We were lucky enough to take a cooking class in Chiang Mai where we learned the traditional way of making this delicious noodle-based dish. Upon returning home (and waiting an appropriate amount of time, since we were a bit fed up of Thai food in the weeks following our trip) we decided it was time to put those cooking skills to use! I was able to find most of the necessary ingredients in my regular market; I began by chopping the bean sprouts, scallions, garlic, chicken and tofu:
Then I put on the noodles to boil while heating up the skillet. The noodles should only take a few minutes to cook, so keep an eye on them!

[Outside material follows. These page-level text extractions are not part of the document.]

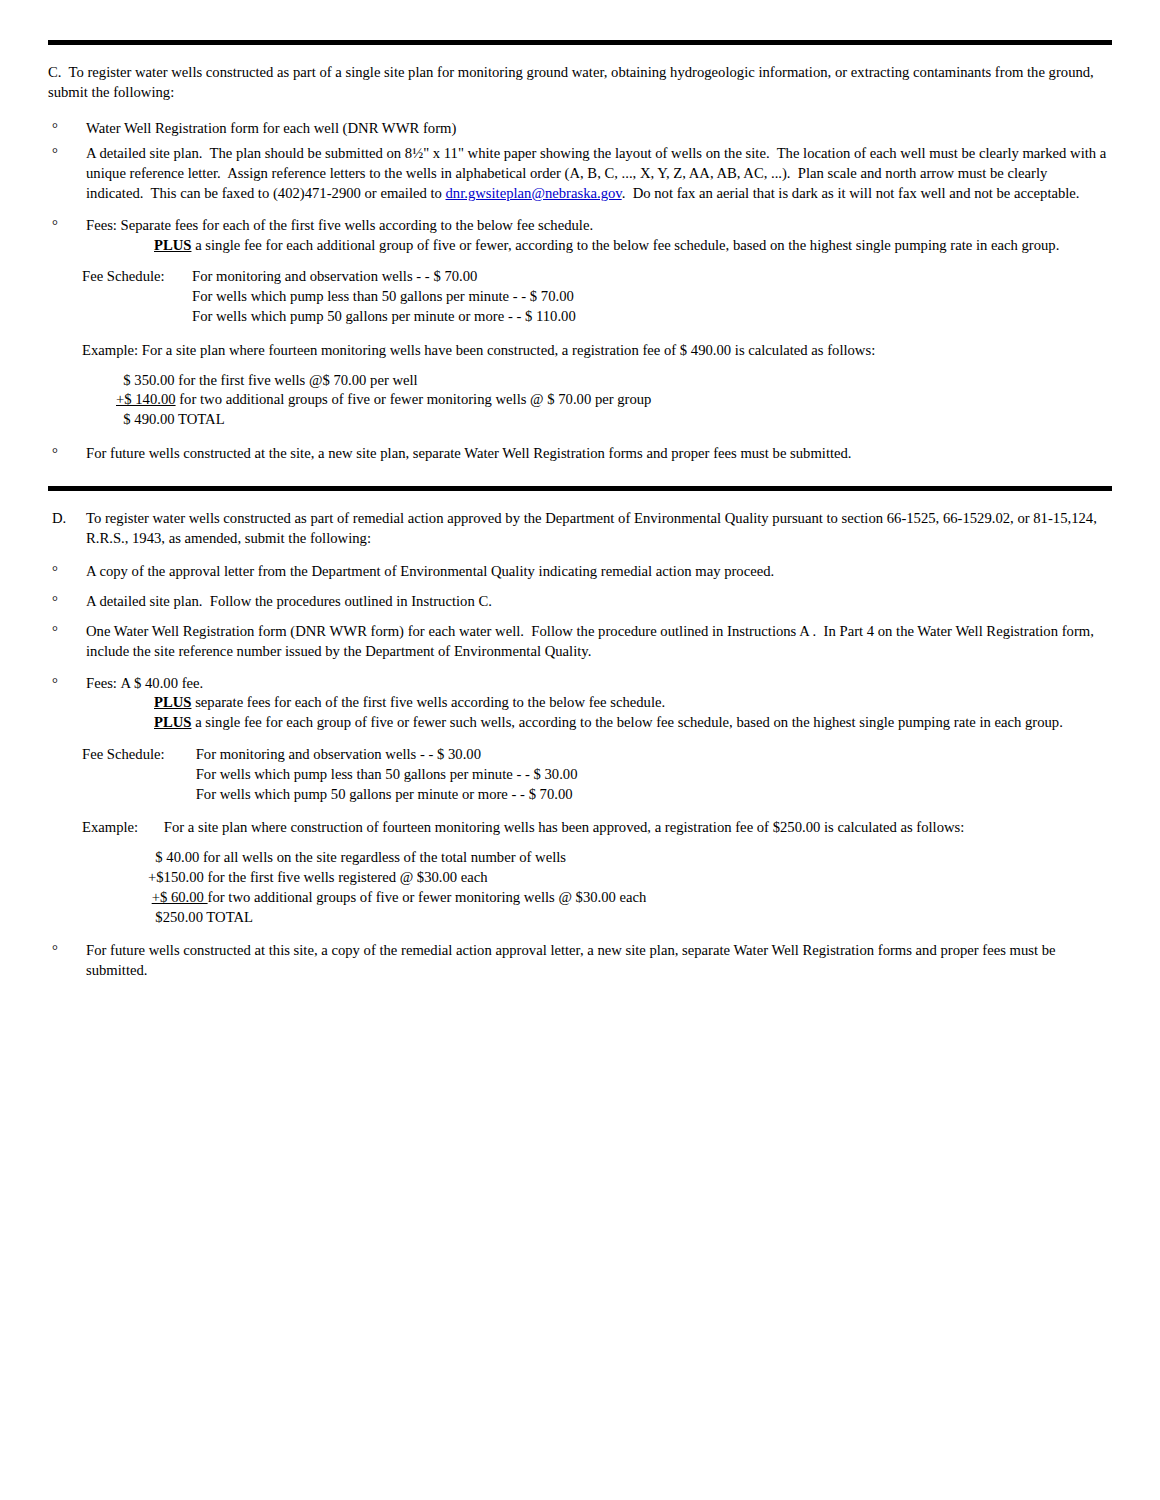C. To register water wells constructed as part of a single site plan for monitoring ground water, obtaining hydrogeologic information, or extracting contaminants from the ground, submit the following:
°
Water Well Registration form for each well (DNR WWR form)
°
A detailed site plan. The plan should be submitted on 8½" x 11" white paper showing the layout of wells on the site. The location of each well must be clearly marked with a unique reference letter. Assign reference letters to the wells in alphabetical order (A, B, C, ..., X, Y, Z, AA, AB, AC, ...). Plan scale and north arrow must be clearly indicated. This can be faxed to (402)471-2900 or emailed to dnr.gwsiteplan@nebraska.gov. Do not fax an aerial that is dark as it will not fax well and not be acceptable.
°
Fees: Separate fees for each of the first five wells according to the below fee schedule.
PLUS a single fee for each additional group of five or fewer, according to the below fee schedule, based on the highest single pumping rate in each group.
Fee Schedule: For monitoring and observation wells - - $ 70.00
For wells which pump less than 50 gallons per minute - - $ 70.00
For wells which pump 50 gallons per minute or more - - $ 110.00
Example: For a site plan where fourteen monitoring wells have been constructed, a registration fee of $ 490.00 is calculated as follows:
$ 350.00 for the first five wells @$ 70.00 per well
+$ 140.00 for two additional groups of five or fewer monitoring wells @ $ 70.00 per group
$ 490.00 TOTAL
°
For future wells constructed at the site, a new site plan, separate Water Well Registration forms and proper fees must be submitted.
D.
To register water wells constructed as part of remedial action approved by the Department of Environmental Quality pursuant to section 66-1525, 66-1529.02, or 81-15,124, R.R.S., 1943, as amended, submit the following:
°
A copy of the approval letter from the Department of Environmental Quality indicating remedial action may proceed.
°
A detailed site plan. Follow the procedures outlined in Instruction C.
°
One Water Well Registration form (DNR WWR form) for each water well. Follow the procedure outlined in Instructions A . In Part 4 on the Water Well Registration form, include the site reference number issued by the Department of Environmental Quality.
°
Fees: A $ 40.00 fee.
PLUS separate fees for each of the first five wells according to the below fee schedule.
PLUS a single fee for each group of five or fewer such wells, according to the below fee schedule, based on the highest single pumping rate in each group.
Fee Schedule: For monitoring and observation wells - - $ 30.00
For wells which pump less than 50 gallons per minute - - $ 30.00
For wells which pump 50 gallons per minute or more - - $ 70.00
Example: For a site plan where construction of fourteen monitoring wells has been approved, a registration fee of $250.00 is calculated as follows:
$ 40.00 for all wells on the site regardless of the total number of wells
+$150.00 for the first five wells registered @ $30.00 each
+$ 60.00 for two additional groups of five or fewer monitoring wells @ $30.00 each
$250.00 TOTAL
°
For future wells constructed at this site, a copy of the remedial action approval letter, a new site plan, separate Water Well Registration forms and proper fees must be submitted.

This process of cooking it all up takes a little finesse and pay attention, cause it happens fast:
First, heat regular vegetable or canola oil over low heat, then throw in the garlic to flavor the oil. Then add the chicken and tofu, cook for about one minute. Next break an egg (if you’re into that sort of thing) and add oyster sauce and fish sauce, then crank up the heat. Now, add the noodles to the mix, followed immediately by a tablespoon on water. This is a very important step, but a little scary. Do not be afraid! Forge ahead and add the rest of the veggies. Give it a stir or two and BAM! It’s done.
The entire process only takes about 5 minutes once the pan is hot and it is well worth it. This dish is traditionally garnished with peanuts, red pepper flakes and lime. All of that, as always, is completely up to you!
What’s your favorite Thai or Asian dish?